I do not know how to explain to them how I feel when I see my mainstream Assamese friends and their children being included in the NRC without having to produce so much as a document, while our credentials are examined thoroughly. If the NRC process is a test and everybody consented to participate, why is there not a level playing field?

Even our supposed allies appear not to understand. During the Assam Agitation in the 1980s, when the demand to update the NRC became a point of fierce contention, Hiren Gohain was one of the few intellectuals who described the agitation as hollow. An outspoken public intellectual, Gohain is also a fierce critic of the BJP’s majoritarian rule. But even he couches his descriptions of the suffering of Assam’s Muslims with the terms “seems” and “maybe.”

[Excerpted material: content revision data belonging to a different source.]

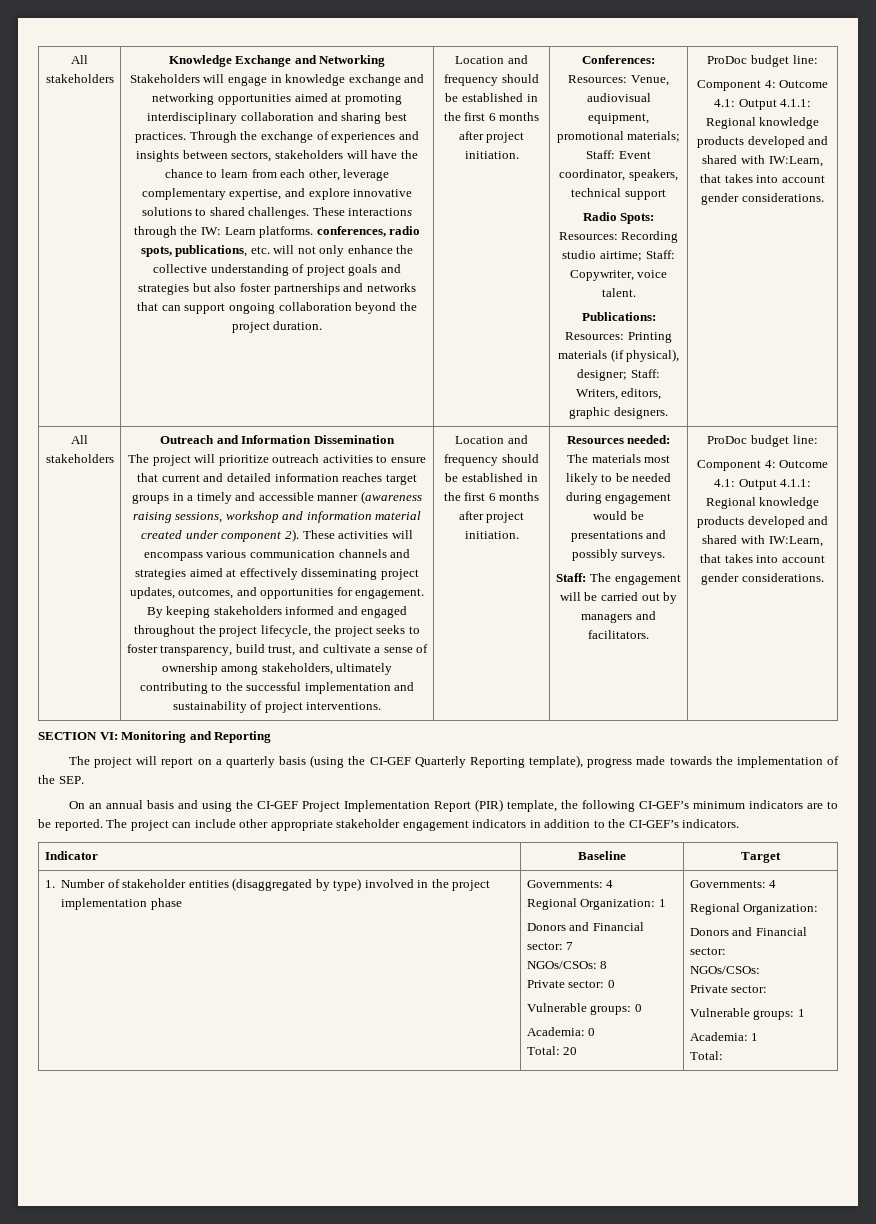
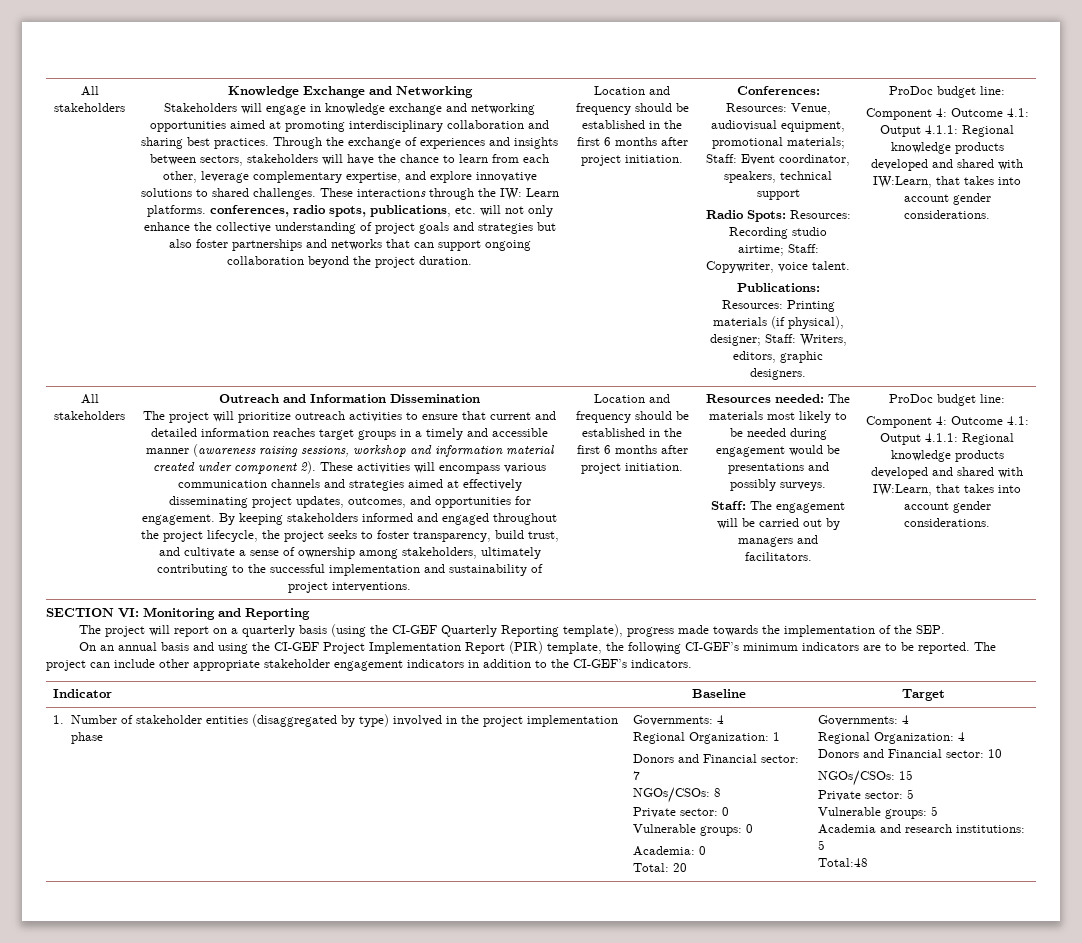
[689,927,807,936] [689,947,726,955] [689,966,760,974] [689,985,768,993] [689,1008,805,1020] [689,1032,759,1041] [689,1051,723,1060] // Donors and Financial sector: // NGOs/CSOs: // Private sector: // Vulnerable groups: 1 // Academia: 1 // Total: -> [958,732,966,741] [818,749,1003,758] [818,770,914,786] [818,789,915,801] [818,806,939,819] [818,824,1026,834] [818,840,826,850] [818,858,869,867] 4 // Donors and Financial sector: 10 // NGOs/CSOs: 15 // Private sector: 5 // Vulnerable groups: 5 // Academia and research institutions: 5 // Total:48

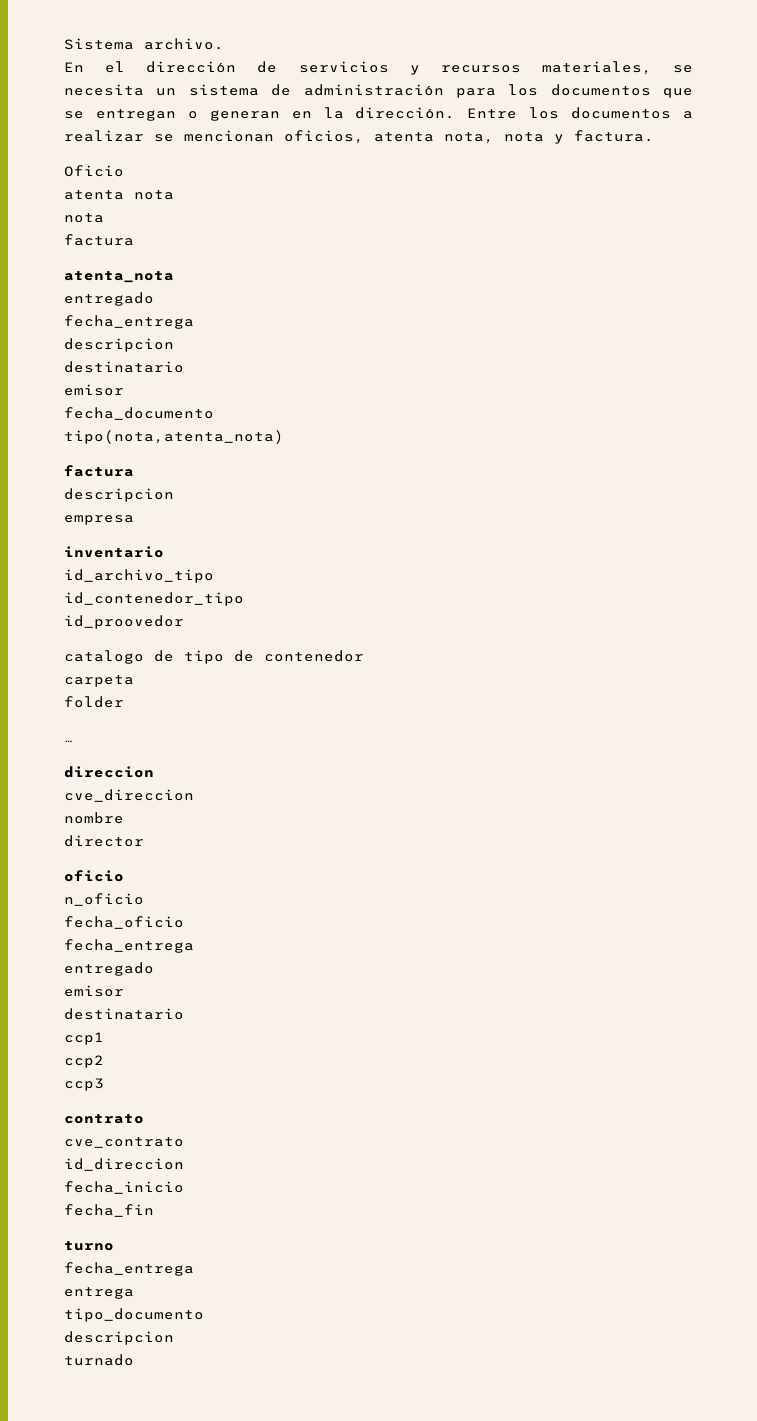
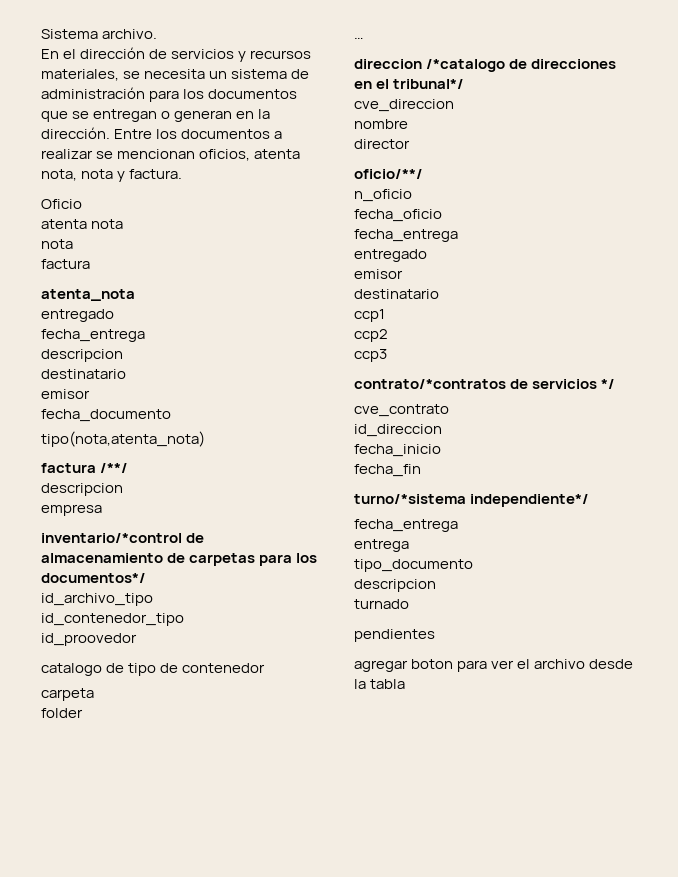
(134, 471) none -> [100,463,129,473] /**/
[64,546,164,558] inventario -> [41,533,205,543] [41,553,318,566] [41,573,146,583] inventario/*control de almacenamiento de carpetas para los documentos*/
(154, 772) none -> [426,59,617,72] [354,79,465,89] /*catalogo de direcciones en el tribunal*/
[64,870,124,882] oficio -> [354,169,423,179] oficio/**/
[64,1114,144,1124] contrato -> [354,379,616,389] contrato/*contratos de servicios */
[64,1241,114,1251] turno -> [354,494,590,507] turno/*sistema independiente*/
(134, 1360) none -> [354,629,435,642] [354,659,634,672] [354,679,406,689] // pendientes // agregar boton para ver el archivo desde la tabla

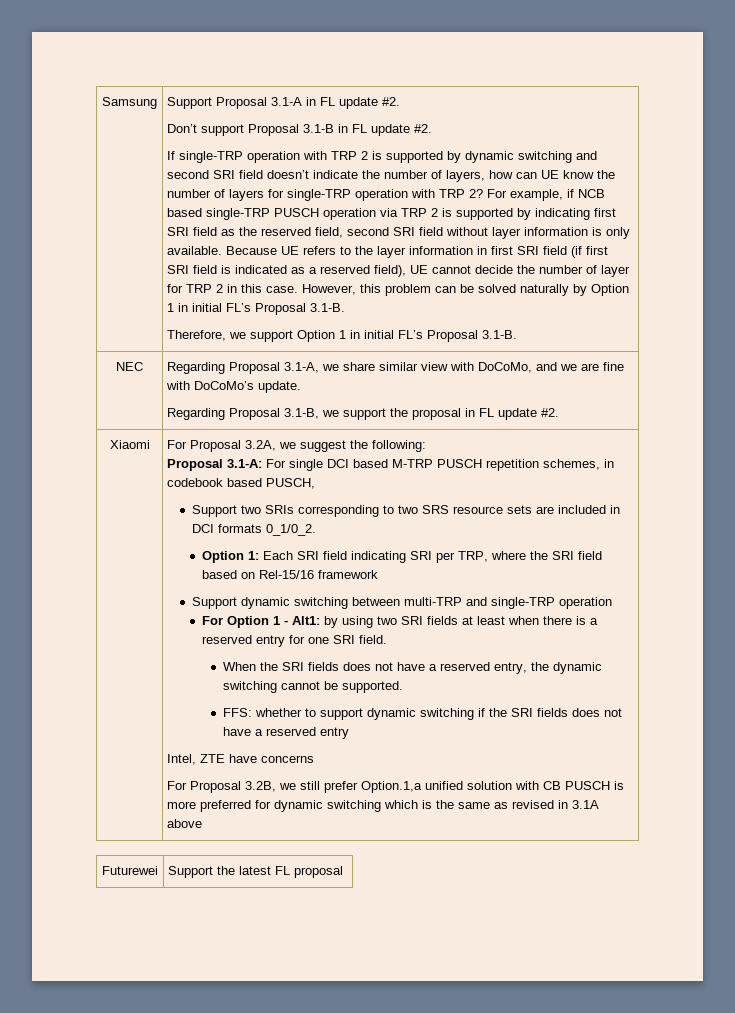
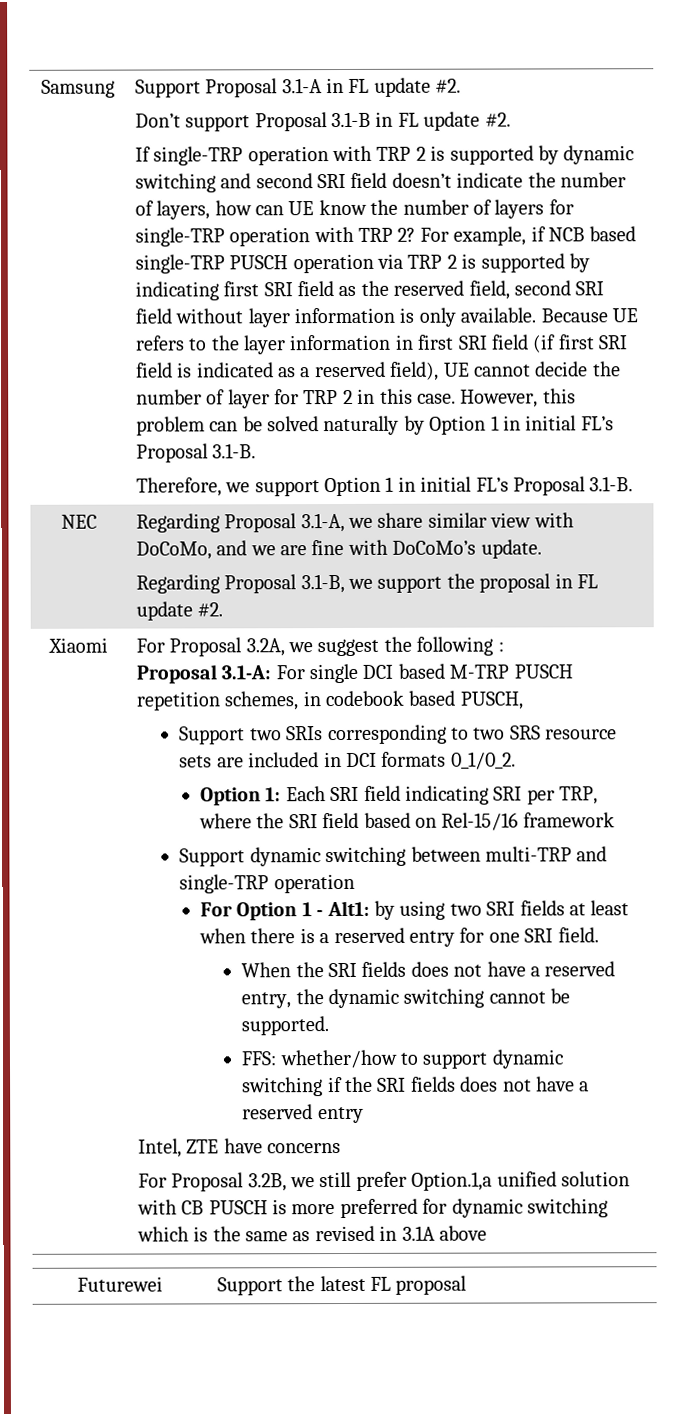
[372,440,427,452] following: -> [416,636,504,656] following :
[254,708,302,717] whether -> [279,1049,398,1069] whether/how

Although he said in an interview with Al Jazeera that everyone who came to Assam before 1971 should be termed natives of this land, Gohain clarified many things for the people of Assam, especially Miya Muslims, in a recent Assamese-language article. He gave us a suggestion, saying that Miya Muslims “should not forget that seeking safety from platoons of police and CRPFs is delusional. Their safety and the preservation of their basic day to day life is chiefly dependent on the trust and goodwill of the indigenous people.”

If I understand him correctly, I must console myself that my self-respect, my pride of being Assamese, or even my mere existence in this part of the world, is not only dependent on the trust and goodwill of the indigenous Assamese people but also on their kindness and grace. If the indigenous people do not trust us, Gohain appears to be saying that the world’s largest democracy cannot provide us security or protection. Gohain is not just another intellectual— for our community, he was the epitome of courage and struggle. When he suggests that we not seek protection and justice from the state and surrender before the supremacy of indigenous people, I understand why thousands of my community members massacred in Nellie, Nagabanda, Chaolkhuwa, Bahbari, and Khagrabari did not get justice.

Gohain’s words, though hurtful, have a kernel of truth—I no longer trust the state to accept that I am Axomiya, to protect my rights. But I will survive. Swallowing abuse and humiliation has made me resilient. I have learnt how to live like a second-grade Axomiya. I only wonder how to prepare my three-year old son.